Più volte mi sono chiesta dove fossi mentre accadeva questo: perché non ero riuscita a cogliere quegli evidenti segnali?

Dove finisce il ruolo di un docente? All’interno delle mura scolastiche anche se passa parte della vita in quel quartiere?

Dove comincia il ruolo dei servizi sociali?

La scuola non fa l’assistente sociale, cerca di dare gli strumenti perché non si abbia bisogno dei servizi sociali.

Per questo la scuola boccia e punisce l’inadempienza: nella vita non ci può essere inadempienza o una parziale adempienza: bisogna correre e non aspettare che piovano fondi salvagent

Non è nascondendo la polvere sotto il tappeto,non è giocando a un noi contro di voi che si risolvono le situazioni: il noi contro di voi si esaurisce lì, fuori da lì c’è una realtà in cui non conta il quartiere di appartenenza ma le competenze che uno dimostra di avere.

Se così non fosse, sarebbe una tragedia.

Sconosciuti

Ci sono ragazzi del CEP di cui non si parla mai: quelli che si sono diplomati al Lanfranconi o al Calvino, quelli che si stanno diplomando al Gobetti e al Rosselli.

Ce ne sono altri che hanno scelto le scuole professionali, il Bergese per esempio, e oggi c’è chi si gestisce un bar a Multedo.

Poi c’è chi vive in condizioni estreme; in questo caso sopravvivi solo se sei intelligente o se sei veloce.
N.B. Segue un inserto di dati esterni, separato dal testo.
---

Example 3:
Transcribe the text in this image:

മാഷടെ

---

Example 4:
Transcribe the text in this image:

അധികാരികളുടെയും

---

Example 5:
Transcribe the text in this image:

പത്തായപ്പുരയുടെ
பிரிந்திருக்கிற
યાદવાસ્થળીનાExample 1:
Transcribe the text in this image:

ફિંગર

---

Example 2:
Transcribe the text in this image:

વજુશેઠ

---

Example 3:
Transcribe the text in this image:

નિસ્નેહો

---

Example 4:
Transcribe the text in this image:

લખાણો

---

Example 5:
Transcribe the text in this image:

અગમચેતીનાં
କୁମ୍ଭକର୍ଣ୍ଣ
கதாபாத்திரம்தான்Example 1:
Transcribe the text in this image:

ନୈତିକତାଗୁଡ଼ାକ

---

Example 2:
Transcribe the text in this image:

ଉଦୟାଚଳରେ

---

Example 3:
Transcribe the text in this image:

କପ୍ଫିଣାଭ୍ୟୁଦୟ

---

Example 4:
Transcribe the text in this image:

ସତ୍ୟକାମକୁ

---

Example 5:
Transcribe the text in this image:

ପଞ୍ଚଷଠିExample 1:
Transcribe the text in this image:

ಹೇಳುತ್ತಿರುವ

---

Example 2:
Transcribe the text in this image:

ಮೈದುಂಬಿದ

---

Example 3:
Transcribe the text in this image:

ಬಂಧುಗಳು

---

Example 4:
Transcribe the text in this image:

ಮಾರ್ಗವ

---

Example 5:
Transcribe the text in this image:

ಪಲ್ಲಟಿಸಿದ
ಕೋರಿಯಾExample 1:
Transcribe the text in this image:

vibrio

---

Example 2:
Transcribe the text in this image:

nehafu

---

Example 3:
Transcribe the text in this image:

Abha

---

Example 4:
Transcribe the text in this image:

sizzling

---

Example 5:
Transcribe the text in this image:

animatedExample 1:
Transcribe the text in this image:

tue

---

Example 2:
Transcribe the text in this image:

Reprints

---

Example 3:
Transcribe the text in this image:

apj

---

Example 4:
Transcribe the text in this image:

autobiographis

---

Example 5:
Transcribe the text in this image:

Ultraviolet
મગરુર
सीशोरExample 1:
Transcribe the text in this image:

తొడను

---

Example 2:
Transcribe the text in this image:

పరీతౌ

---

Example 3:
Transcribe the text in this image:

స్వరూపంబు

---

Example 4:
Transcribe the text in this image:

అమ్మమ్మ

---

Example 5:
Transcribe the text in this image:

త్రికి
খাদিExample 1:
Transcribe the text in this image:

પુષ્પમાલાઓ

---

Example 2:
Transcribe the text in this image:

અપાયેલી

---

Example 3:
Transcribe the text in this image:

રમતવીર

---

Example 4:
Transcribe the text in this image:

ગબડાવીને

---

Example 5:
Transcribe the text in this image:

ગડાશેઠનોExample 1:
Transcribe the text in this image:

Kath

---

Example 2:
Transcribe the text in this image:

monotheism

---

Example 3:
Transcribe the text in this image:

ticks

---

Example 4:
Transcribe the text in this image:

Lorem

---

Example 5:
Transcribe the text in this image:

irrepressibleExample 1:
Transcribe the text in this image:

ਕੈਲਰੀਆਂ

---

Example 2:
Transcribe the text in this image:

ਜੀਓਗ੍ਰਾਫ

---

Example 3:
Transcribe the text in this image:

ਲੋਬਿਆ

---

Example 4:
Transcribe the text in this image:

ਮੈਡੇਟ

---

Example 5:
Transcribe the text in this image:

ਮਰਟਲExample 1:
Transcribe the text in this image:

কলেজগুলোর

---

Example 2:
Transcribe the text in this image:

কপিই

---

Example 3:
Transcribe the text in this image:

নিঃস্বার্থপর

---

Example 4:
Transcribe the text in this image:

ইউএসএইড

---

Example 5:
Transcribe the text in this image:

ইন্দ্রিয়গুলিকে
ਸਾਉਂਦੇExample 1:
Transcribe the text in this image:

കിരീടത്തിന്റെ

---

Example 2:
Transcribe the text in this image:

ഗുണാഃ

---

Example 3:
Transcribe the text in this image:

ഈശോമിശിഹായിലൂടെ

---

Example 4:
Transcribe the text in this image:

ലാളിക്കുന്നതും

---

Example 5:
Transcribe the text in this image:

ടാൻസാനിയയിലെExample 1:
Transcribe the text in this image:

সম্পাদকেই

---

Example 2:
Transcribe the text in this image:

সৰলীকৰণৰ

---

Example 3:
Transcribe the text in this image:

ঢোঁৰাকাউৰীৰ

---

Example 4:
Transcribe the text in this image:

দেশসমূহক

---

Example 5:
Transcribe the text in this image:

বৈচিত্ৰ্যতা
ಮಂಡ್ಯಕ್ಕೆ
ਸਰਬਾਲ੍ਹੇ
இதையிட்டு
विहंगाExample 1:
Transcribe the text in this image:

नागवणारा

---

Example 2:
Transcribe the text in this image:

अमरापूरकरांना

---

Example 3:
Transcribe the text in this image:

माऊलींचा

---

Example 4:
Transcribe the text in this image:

Però ci sono persone che non riescono a fuggire neppure se sono intelligenti o veloci: un minore italiano non può espatriare come un guineano; in Europa, eccezion fatta per l’Albania, un ragazzino in fuga è un cerbiatto braccato da cani che, nella migliore delle ipotesi, viene riconsegnato alla famiglia, nella peggiore direttamente alla comunità, tante volte, soccombe.

E molto spesso, troppo spesso, si trova a delinquere: per quanto sia maledettamente rischioso, è l’unica soluzione immediata.

 

Era questo il senso delle mie parole sul quotidiano Repubblica, non c’erano critiche né buonismo né altri significati.